• EXERCISE REQUIREMENTS: Quote the passage of the text on Sophia McLaughlin's nursing career exactly, starting at "A year later" and ending at "of the page.".

• READING TEXT:
────────────────────
Nursing in Central Africa and Ceylon
SOPHIA CHARLOTTE McLAUGHLIN (1845-1929), when freed from home ties, took up the nursing profession. After training at St Mary’s Hospital, London, Sophia was Matron at King’s College Hospital, London, and later at the Warneford Hospital, Leamington.
In 1888 she resigned to join the Universities' Mission to Central Africa.
She left London at the end of July.
On her way she stopped at the mission school in Matope, Malawi, to distribute prizes.
Not until mid-November did a steamer finally bring her to her destination.
It was the mission station at Lukoma, an island inside a deep bay of Lake Nyassa, now bordered by Malawi, Mozambique, and Tanzania.

The station was repeatedly threatened by raids from the blood-thirsty Makwangwara tribe and by the Machingas, feared even by the Makwangwaras.
Sophia replaced the wife of the Rev. George H. Swinny. The couple, who came to the mission in 1884, had both died the previous year.
The mission provided a school for 33 Swahili-speaking girls, 15 of whom were boarders.
Although they looked like children, many of them were married women who had to hurry home to cook their husbands' food.
A year later the Mission's Bishop Charles Smythies visited Lukoma.
One missionary "rejoiced that his Bishop saw the people in their normal state of inattentiveness
to their message, behaving no better than usual, and yet blessed the work."
After a feast in 1892 a crow picked up a piece of porridge with a live ember in it and dropped it on the thatched roof of the
headquarters dining room.
Buildings not destroyed in the ensuing fire were burned in a subsequent incident on Guy Fawkes Day.
Sophia was therefore sent off to work at the mission's newly built hospital in Zanzibar, where slavery was still
practiced.
The next year Sophia left the Mission.
She went to work at the Civil Hospital in Kandy, Ceylon (now Sri Lanka).
Soon she was running the entire hospital from the administration block shown at the bottom of the page.
Returning to England, Sophia worked for the Girls' Friendly Society, being Superintendent of the Homes of Rest at Llandudno, and seven years at Malvern Wells.
She died at the age of 83, having spent her final two years at Overdale, Malvern Link, with her brother, the Rev. Alfred Harry McLaughlin, the last surviving member of the family of 12.
────────────────────
Stored data entries:

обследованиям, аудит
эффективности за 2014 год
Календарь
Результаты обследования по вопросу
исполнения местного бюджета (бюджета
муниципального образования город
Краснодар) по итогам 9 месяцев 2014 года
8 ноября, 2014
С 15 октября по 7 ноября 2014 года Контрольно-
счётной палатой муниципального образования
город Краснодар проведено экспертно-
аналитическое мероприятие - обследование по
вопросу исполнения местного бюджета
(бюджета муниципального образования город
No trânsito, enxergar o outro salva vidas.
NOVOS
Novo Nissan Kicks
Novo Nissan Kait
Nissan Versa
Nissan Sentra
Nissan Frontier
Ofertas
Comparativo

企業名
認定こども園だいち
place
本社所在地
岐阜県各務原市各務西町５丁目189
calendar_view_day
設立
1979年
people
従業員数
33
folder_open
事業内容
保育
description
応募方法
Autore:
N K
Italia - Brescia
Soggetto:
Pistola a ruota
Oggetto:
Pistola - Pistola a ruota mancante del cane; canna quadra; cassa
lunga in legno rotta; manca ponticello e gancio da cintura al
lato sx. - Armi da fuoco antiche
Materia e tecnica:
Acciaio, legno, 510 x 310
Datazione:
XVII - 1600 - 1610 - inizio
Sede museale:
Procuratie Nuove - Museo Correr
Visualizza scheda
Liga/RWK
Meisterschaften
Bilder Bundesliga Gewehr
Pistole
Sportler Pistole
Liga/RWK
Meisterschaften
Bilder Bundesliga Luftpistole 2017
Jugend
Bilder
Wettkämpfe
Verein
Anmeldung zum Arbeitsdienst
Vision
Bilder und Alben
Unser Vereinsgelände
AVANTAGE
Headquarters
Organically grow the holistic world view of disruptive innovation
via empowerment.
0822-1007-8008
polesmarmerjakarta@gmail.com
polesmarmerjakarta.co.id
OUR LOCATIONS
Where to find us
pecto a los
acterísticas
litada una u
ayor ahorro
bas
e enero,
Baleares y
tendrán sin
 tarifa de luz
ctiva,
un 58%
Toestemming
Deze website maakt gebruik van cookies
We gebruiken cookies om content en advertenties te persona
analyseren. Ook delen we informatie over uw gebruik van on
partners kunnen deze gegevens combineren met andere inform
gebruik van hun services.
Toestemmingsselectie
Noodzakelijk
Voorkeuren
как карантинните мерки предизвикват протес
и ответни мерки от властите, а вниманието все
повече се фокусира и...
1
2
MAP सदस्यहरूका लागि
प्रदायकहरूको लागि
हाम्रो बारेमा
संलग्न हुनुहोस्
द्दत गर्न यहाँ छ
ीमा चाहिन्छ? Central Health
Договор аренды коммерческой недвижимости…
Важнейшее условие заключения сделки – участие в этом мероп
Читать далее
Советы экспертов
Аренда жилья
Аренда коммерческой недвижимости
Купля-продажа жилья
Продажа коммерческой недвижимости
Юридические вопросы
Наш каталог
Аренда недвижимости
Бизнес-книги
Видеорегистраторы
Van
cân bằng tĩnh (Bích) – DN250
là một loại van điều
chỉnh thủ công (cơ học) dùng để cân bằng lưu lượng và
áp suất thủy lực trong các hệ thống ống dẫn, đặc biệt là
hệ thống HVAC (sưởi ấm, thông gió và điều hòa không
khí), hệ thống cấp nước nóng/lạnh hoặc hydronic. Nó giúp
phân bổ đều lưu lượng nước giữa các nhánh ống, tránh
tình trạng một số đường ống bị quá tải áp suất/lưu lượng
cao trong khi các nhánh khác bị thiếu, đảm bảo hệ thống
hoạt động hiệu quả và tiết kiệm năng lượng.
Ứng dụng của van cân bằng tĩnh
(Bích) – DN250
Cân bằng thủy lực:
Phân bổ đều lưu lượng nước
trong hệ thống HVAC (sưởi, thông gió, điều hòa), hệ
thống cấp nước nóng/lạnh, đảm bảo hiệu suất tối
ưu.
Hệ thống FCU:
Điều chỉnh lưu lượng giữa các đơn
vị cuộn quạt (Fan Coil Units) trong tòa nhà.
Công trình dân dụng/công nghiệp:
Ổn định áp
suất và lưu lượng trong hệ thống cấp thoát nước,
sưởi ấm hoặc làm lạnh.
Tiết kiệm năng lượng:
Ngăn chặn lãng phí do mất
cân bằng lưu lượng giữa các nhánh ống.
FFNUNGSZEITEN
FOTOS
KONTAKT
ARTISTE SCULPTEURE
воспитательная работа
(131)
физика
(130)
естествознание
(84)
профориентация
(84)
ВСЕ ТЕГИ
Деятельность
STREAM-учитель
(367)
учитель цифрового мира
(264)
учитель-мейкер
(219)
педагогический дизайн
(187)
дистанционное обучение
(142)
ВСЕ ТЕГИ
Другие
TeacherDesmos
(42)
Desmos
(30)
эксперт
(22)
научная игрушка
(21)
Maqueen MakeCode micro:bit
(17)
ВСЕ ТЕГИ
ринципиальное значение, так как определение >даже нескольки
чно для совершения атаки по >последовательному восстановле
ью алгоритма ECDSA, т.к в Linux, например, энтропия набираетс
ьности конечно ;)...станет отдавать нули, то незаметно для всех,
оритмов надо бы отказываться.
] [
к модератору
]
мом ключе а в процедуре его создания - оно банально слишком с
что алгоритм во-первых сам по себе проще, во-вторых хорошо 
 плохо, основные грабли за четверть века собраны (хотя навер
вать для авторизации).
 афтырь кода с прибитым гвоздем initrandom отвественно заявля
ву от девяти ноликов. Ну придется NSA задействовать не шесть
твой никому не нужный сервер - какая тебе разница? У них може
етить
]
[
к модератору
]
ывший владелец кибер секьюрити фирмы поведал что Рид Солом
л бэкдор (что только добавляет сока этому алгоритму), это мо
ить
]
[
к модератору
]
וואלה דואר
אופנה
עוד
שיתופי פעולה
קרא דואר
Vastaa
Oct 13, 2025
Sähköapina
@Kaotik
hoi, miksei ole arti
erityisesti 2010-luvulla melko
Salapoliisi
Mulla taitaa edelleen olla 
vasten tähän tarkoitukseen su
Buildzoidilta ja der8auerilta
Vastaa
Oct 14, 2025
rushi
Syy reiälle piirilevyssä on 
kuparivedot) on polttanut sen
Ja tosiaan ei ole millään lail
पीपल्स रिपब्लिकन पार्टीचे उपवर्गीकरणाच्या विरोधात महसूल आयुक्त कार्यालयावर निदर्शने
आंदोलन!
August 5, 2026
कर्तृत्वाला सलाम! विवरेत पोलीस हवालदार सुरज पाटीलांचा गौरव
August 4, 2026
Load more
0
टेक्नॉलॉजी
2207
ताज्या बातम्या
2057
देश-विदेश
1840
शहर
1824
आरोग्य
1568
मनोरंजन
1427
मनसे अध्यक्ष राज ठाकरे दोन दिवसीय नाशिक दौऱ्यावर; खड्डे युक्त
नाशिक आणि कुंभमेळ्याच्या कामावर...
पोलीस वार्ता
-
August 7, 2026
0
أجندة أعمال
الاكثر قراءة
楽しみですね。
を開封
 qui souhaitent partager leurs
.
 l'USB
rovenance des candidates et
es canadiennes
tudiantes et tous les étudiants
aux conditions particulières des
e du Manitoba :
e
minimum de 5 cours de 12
────────────────────
• ANSWER TO THE EXERCISE:
A year later the Mission's Bishop Charles Smythies visited Lukoma.
One missionary "rejoiced that his Bishop saw the people in their normal state of inattentiveness
to their message, behaving no better than usual, and yet blessed the work."
After a feast in 1892 a crow picked up a piece of porridge with a live ember in it and dropped it on the thatched roof of the
headquarters dining room.
Buildings not destroyed in the ensuing fire were burned in a subsequent incident on Guy Fawkes Day.
Sophia was therefore sent off to work at the mission's newly built hospital in Zanzibar, where slavery was still
practiced.
The next year Sophia left the Mission.
She went to work at the Civil Hospital in Kandy, Ceylon (now Sri Lanka).
Soon she was running the entire hospital from the administration block shown at the bottom of the page.